Thanks a lot Mitch I appreciate it. Bernie, Desert Ironwood is not all that hard really, not like letterwood at all. This piece had a lot of sap wood as you can see. The heartwood is beautiful and it's one of my favorite woods. It drills fine and turns well, you do need a nice sharp chisel as it is kind of pecky sometimes. It likes to lift little chunks out of the wood .. so slow and easy .. no hogging it off like you can some wood. 

corey


----------



## BernieW (Sep 12, 2006)

Thanks Corey. I was thinking of getting some for pens. Appreciate it buddy.


----------



## mit-ch (Oct 1, 2007)

Corey
Can I ask you a question then offer a suggestion? Do you pay attention to the turning speeds you use or do you just get in a rut and use the same speed all the time? As you certainly already know all woods turn differently and the speed you use on each should be different.

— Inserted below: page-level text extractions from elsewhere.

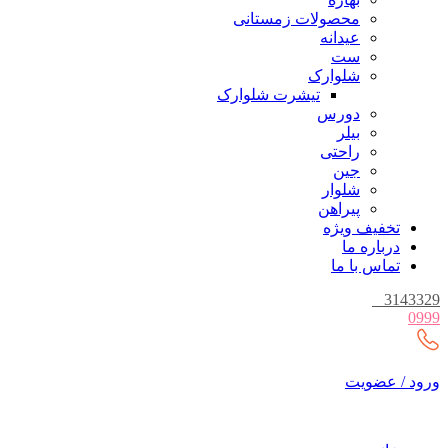
محصولات زمستانی
عیدانه
ست
شلوارک
تیشرت شلوارک
دورس
بیلر
راحتی
جین
شلوار
پیراهن
تخفیف ویژه
درباره ما
تماس با ما
_
3143329
0999
ورود / عضویت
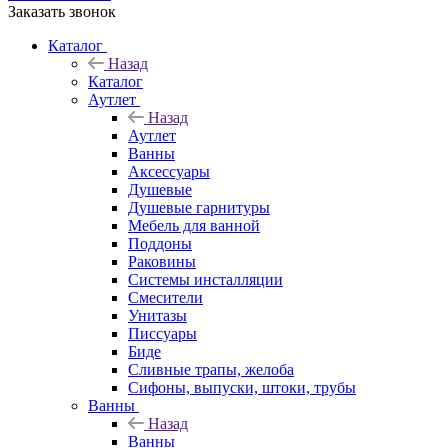
Заказать звонок
Каталог
Назад
Каталог
Аутлет
Назад
Аутлет
Ванны
Аксессуары
Душевые
Душевые гарнитуры
Мебель для ванной
Поддоны
Раковины
Системы инсталляции
Смесители
Унитазы
Писсуары
Биде
Сливные трапы, желоба
Сифоны, выпуски, штоки, трубы
Ванны
Назад
Ванны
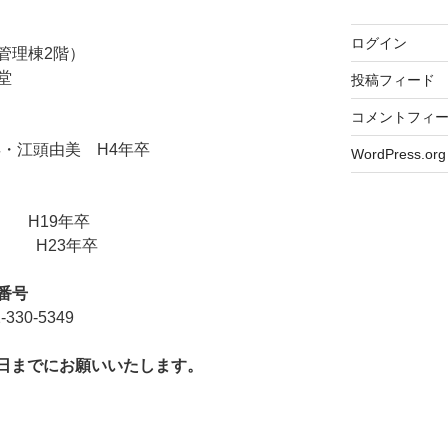
ログイン
管理棟2階）
堂
投稿フィード
コメントフィ
）
・江頭由美 H4年卒
WordPress.org
 H19年卒
 H23年卒
番号
-330-5349
0日までにお願いいたします。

If the wood is pecky as you described I would immediately up my speed. Turn another pen and decide if it helped any. Something as small as a pen blank could probably easily be ,safely turned at 2500 rpm's and the finish on the wood should be superior to anything turned at a slower speed. I just tonight made a 1/4" skew , from a old woodworkers chisel, that I think will put an excellent finish on a pen blank at high speeds. Forgive me for rambling. Mitch


----------



## challagan (Feb 7, 2006)

Hi Mitch, when I turn pens I used to go up and down the range etc. Now I use one speed to rough and finish turn. You are absolutely right however on your assessment, a higher speed may help. When I do larger turnings I do rough at lower speeds, and move up for finishing. EEWWWWW that skew... evil skew!! 

Corey


----------